Lorsque la résidence habituelle du défunt au moment du décès n’est pas située dans un État membre, l’article 10 du Règlement accorde une compétence subsidiaire à l’Etat membre où sont situés des biens de la succession dès lors notamment que le défunt avait la nationalité de cet Etat. Cette situation n’est pas rare pour un Européen expatrié qui aurait reçu des biens par donation ou succession dans son Etat d’origine. Les héritiers pourraient alors saisir la juridiction concernée pour être certains que le magistrat chargé du litige successoral applique nos règles de droit international privé voire même le droit français le cas échéant. On pensera à cet égard au cas d’une loi étrangère applicable à la succession sur des biens situés en France et pour lesquels les héritiers réservataires évincés pourraient demander l’application du droit de prélèvement compensatoire instauré par l’article 913 alinéa 3 du Code civil au juge français. L’arrêt de la Cour de Justice de l’Union européenne ayant confirmé que les juridictions européennes doivent relever d’office leur compétence subsidiaire vient renforcer la force de cette compétence (CJUE, 7 avril 2022, Affaire C-645/20).

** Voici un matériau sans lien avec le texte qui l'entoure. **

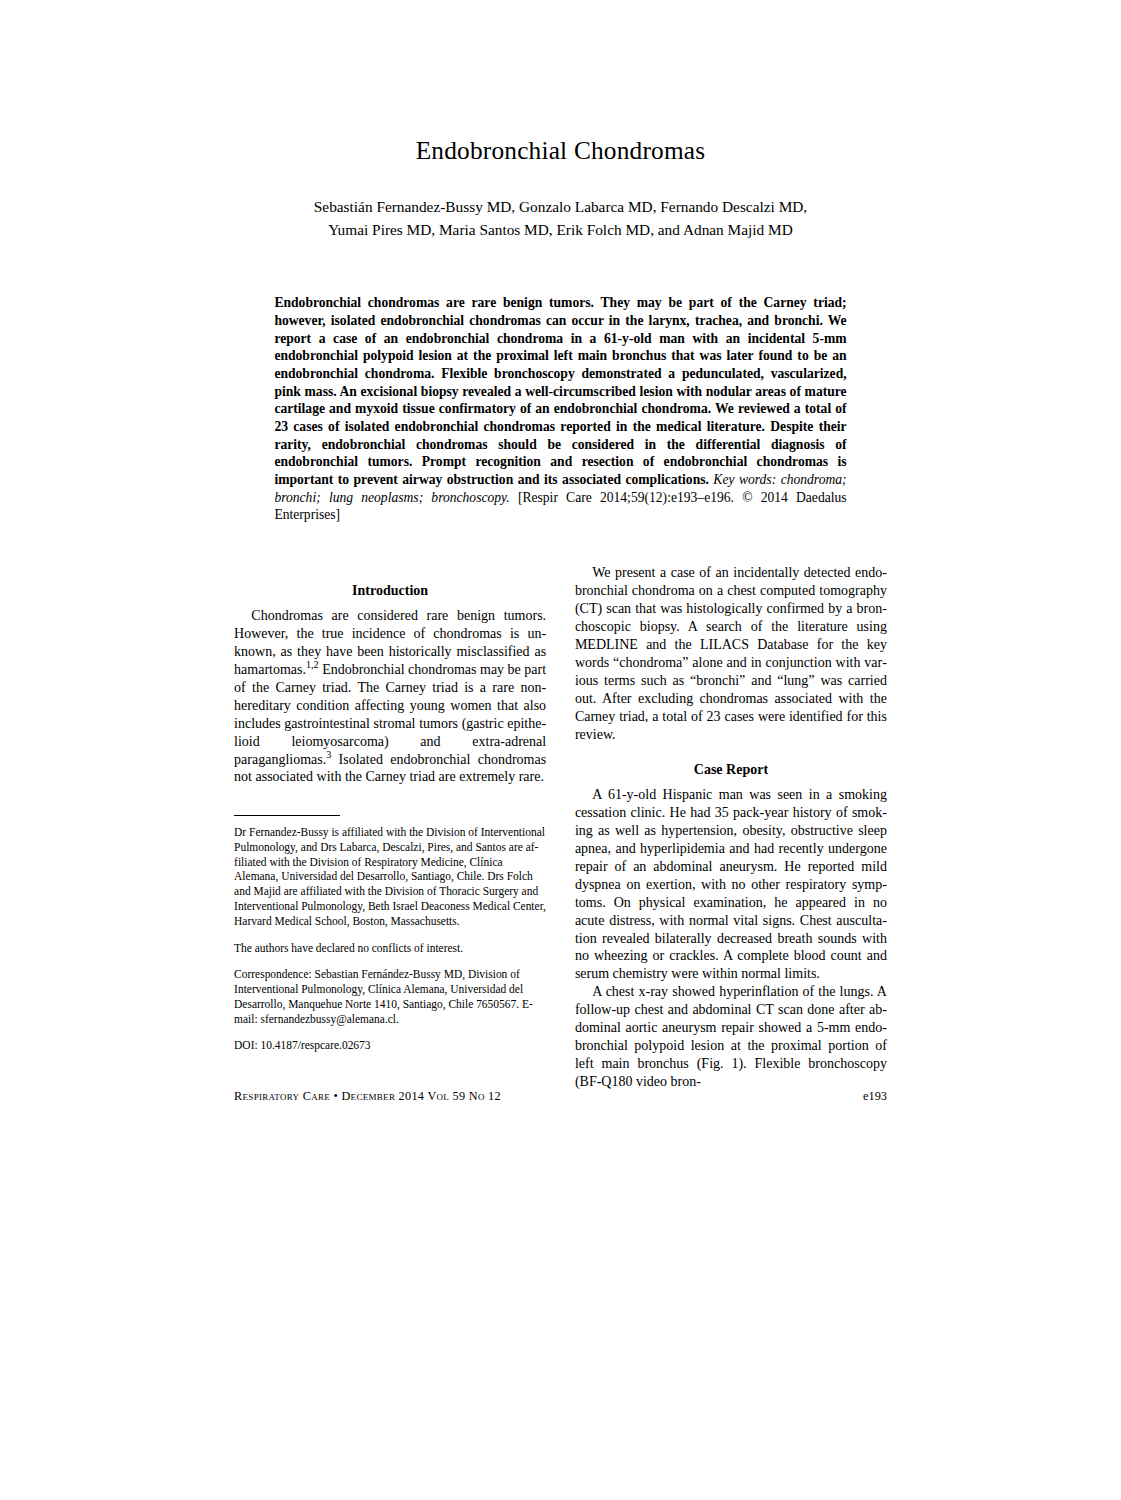Endobronchial Chondromas
Sebastián Fernandez-Bussy MD, Gonzalo Labarca MD, Fernando Descalzi MD,
Yumai Pires MD, Maria Santos MD, Erik Folch MD, and Adnan Majid MD
Endobronchial chondromas are rare benign tumors. They may be part of the Carney triad; however, isolated endobronchial chondromas can occur in the larynx, trachea, and bronchi. We report a case of an endobronchial chondroma in a 61-y-old man with an incidental 5-mm endobronchial polypoid lesion at the proximal left main bronchus that was later found to be an endobronchial chondroma. Flexible bronchoscopy demonstrated a pedunculated, vascularized, pink mass. An excisional biopsy revealed a well-circumscribed lesion with nodular areas of mature cartilage and myxoid tissue confirmatory of an endobronchial chondroma. We reviewed a total of 23 cases of isolated endobronchial chondromas reported in the medical literature. Despite their rarity, endobronchial chondromas should be considered in the differential diagnosis of endobronchial tumors. Prompt recognition and resection of endobronchial chondromas is important to prevent airway obstruction and its associated complications. Key words: chondroma; bronchi; lung neoplasms; bronchoscopy. [Respir Care 2014;59(12):e193–e196. © 2014 Daedalus Enterprises]
Introduction
Chondromas are considered rare benign tumors. However, the true incidence of chondromas is unknown, as they have been historically misclassified as hamartomas.1,2 Endobronchial chondromas may be part of the Carney triad. The Carney triad is a rare non-hereditary condition affecting young women that also includes gastrointestinal stromal tumors (gastric epithelioid leiomyosarcoma) and extra-adrenal paragangliomas.3 Isolated endobronchial chondromas not associated with the Carney triad are extremely rare.
Dr Fernandez-Bussy is affiliated with the Division of Interventional Pulmonology, and Drs Labarca, Descalzi, Pires, and Santos are affiliated with the Division of Respiratory Medicine, Clínica Alemana, Universidad del Desarrollo, Santiago, Chile. Drs Folch and Majid are affiliated with the Division of Thoracic Surgery and Interventional Pulmonology, Beth Israel Deaconess Medical Center, Harvard Medical School, Boston, Massachusetts.
The authors have declared no conflicts of interest.
Correspondence: Sebastian Fernández-Bussy MD, Division of Interventional Pulmonology, Clínica Alemana, Universidad del Desarrollo, Manquehue Norte 1410, Santiago, Chile 7650567. E-mail: sfernandezbussy@alemana.cl.
DOI: 10.4187/respcare.02673
We present a case of an incidentally detected endobronchial chondroma on a chest computed tomography (CT) scan that was histologically confirmed by a bronchoscopic biopsy. A search of the literature using MEDLINE and the LILACS Database for the key words “chondroma” alone and in conjunction with various terms such as “bronchi” and “lung” was carried out. After excluding chondromas associated with the Carney triad, a total of 23 cases were identified for this review.
Case Report
A 61-y-old Hispanic man was seen in a smoking cessation clinic. He had 35 pack-year history of smoking as well as hypertension, obesity, obstructive sleep apnea, and hyperlipidemia and had recently undergone repair of an abdominal aneurysm. He reported mild dyspnea on exertion, with no other respiratory symptoms. On physical examination, he appeared in no acute distress, with normal vital signs. Chest auscultation revealed bilaterally decreased breath sounds with no wheezing or crackles. A complete blood count and serum chemistry were within normal limits.
A chest x-ray showed hyperinflation of the lungs. A follow-up chest and abdominal CT scan done after abdominal aortic aneurysm repair showed a 5-mm endobronchial polypoid lesion at the proximal portion of left main bronchus (Fig. 1). Flexible bronchoscopy (BF-Q180 video bron-
Respiratory Care • December 2014 Vol 59 No 12 e193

Si le changement de loi applicable est parfois souhaité, il peut aussi s’avérer que le client qui part en expatriation souhaite maintenir la loi française pour gouverner sa succession. On ne peut donc qu’inciter les clients à consulter en amont un notaire spécialisé en droit international privé pour faire le point sur les outils d’estate planning comme l’est le choix de loi exprimé au sein d’un testament.